THE MAKIOKA SISTERS (530 pp.)−Junichiro Tanlzaki−Knopf ($4.95).
In any land, an unmarried girl approaching 30 is apt to get an attack of the will-I's; Will I, oh will I ever find a husband? In Japan, this question throws the girl's entire family into a near panic. The Makioka Sisters is the story of a great mate hunt conducted with all the fussy protocol, near misses and ever-lurking dangers of a de luxe African safari.
The Makiokas are an Osaka-based clan of proper Japanese who, unlike proper Bostonians, have dipped into capital. The four sisters who dominate Author Tanizaki's story are snobbish, overbred, illness and accident-prone, genteelly displaced persons in a Japan that is flexing its muscles for World War II. By strictly observed seniority rights, Yukiko−who at 30 is the oldest unmarried sister−must find a husband first.
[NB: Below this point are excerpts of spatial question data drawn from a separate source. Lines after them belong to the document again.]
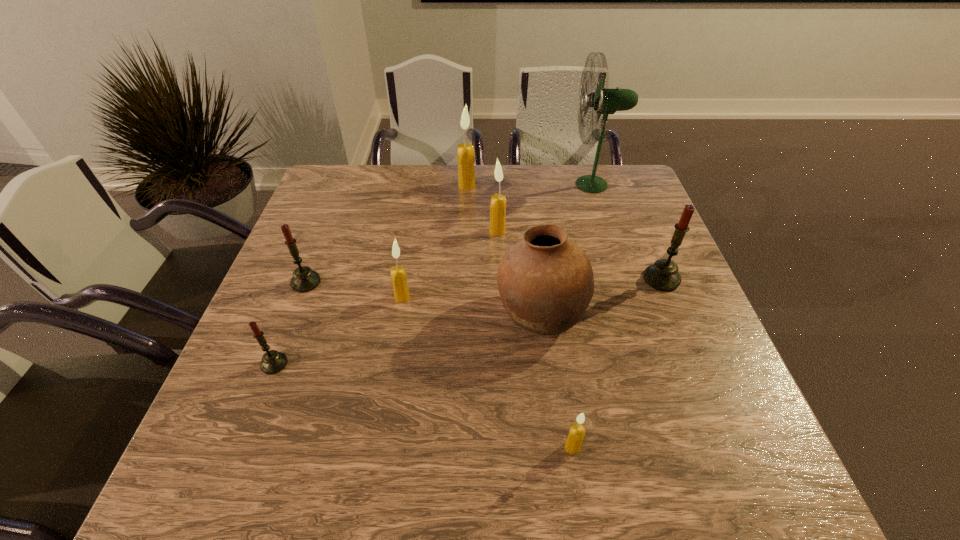
Where is `the tallest object`? The width and height of the screenshot is (960, 540). the tallest object is located at coordinates (605, 101).

Where is `green fan`? green fan is located at coordinates (605, 101).

Identify the location of the farthest candle. The width and height of the screenshot is (960, 540). (465, 152).

The image size is (960, 540). What are the coordinates of `the second tallest object` in the screenshot? It's located at (465, 152).

At what (x,y) coordinates should I click in order to perform the action: click on the rightmost red candle. Please return your answer as a coordinate pair (x, y). The image size is (960, 540). Looking at the image, I should click on (663, 275).

In order to click on the rightmost candle in this screenshot , I will do [x=663, y=275].

The width and height of the screenshot is (960, 540). I want to click on the second farthest cream candle, so click(x=498, y=201).

Where is `the second farthest candle`? Image resolution: width=960 pixels, height=540 pixels. the second farthest candle is located at coordinates (498, 201).

The width and height of the screenshot is (960, 540). Find the location of `pottery`. pottery is located at coordinates (546, 283).

Identify the location of the second smallest red candle. This screenshot has width=960, height=540. (304, 279).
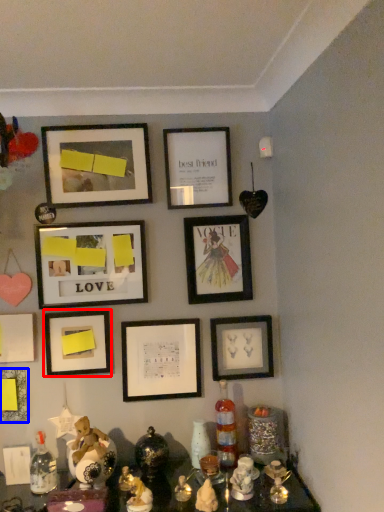
Question: Which object is closer to the camera taking this photo, picture frame (highlighted by a red box) or picture frame (highlighted by a blue box)?

Choices:
 (A) picture frame
 (B) picture frame

Answer: (B)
But Yukiko is a clinging vine who almost prefers clinging to her family. She is adept at flower-arranging, but she gets completely flustered if she has to answer the telephone. Through go-betweens, Sachiko, the No. 2 sister, sets up miai after miai−get-acquainted sessions with prospective suitors and their families. But Yukiko seems to be jinxed. In the meantime, Taeko, the youngest sister, who represents modern Japan's off-beat generation, scandalizes the family by running off with one man, then taking another lover, and finally getting pregnant by a bartender.
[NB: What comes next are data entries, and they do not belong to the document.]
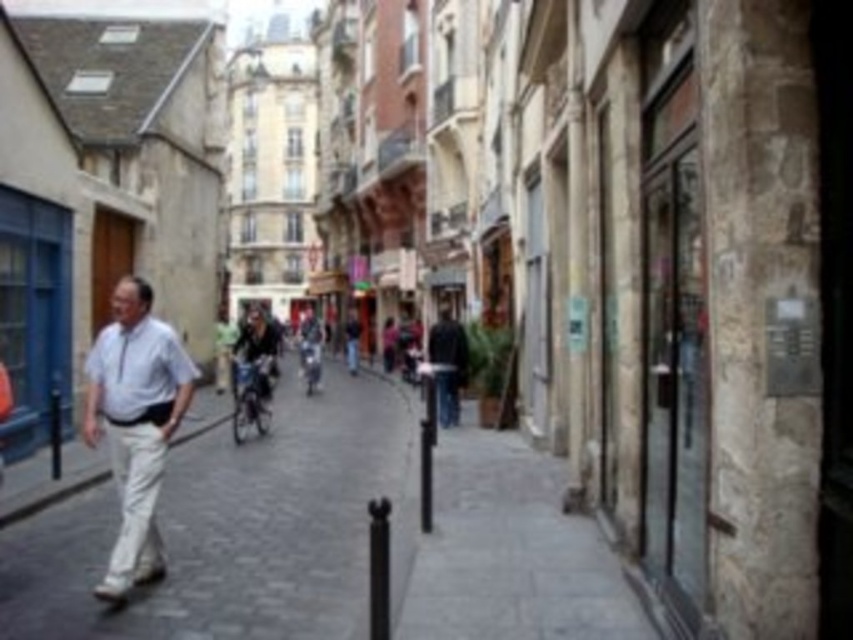
Question: Which point is farther to the camera?

Choices:
 (A) (71, 628)
 (B) (183, 365)
 (C) (306, 317)

Answer: (C)

Question: Where is gray cobblestone pavement at center located in relation to dark blue jacket at center in the image?

Choices:
 (A) above
 (B) below

Answer: (B)

Question: Which point is farther to the camera?

Choices:
 (A) matte gray jacket at center
 (B) gray cobblestone pavement at center

Answer: (A)

Question: Can you confirm if white cotton shirt at center is wider than dark blue jacket at center?

Choices:
 (A) yes
 (B) no

Answer: (A)

Question: Which of these objects is positioned farthest from the white cotton shirt at center?

Choices:
 (A) matte gray jacket at center
 (B) gray cobblestone pavement at center

Answer: (A)

Question: Is dark blue jacket at center positioned in front of matte gray jacket at center?

Choices:
 (A) yes
 (B) no

Answer: (A)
Large stretches of The Makioka Sisters are dull enough to make U.S. readers wonder if they are not in the hands of the Japanese sandman. Yet Junichiro Tanizaki, 71, is one of Japan's leading novelists, and this book, written a decade ago, is a neat compendium of what is best and worst in contemporary Japanese writing. Esoteric discussions of Tokyo v. Osaka folkways lead imperceptibly to the dramatic outer and inner conflict of a Japan in transition. The core of meaning, which the Westerner will perhaps find hard to penetrate, is the concept of a heroism that never indulges in triumphs of the will and Promethean wrestlings with destiny, but bends to the winds of fate like a reed and, never breaking, wins the subtler triumph of endurance.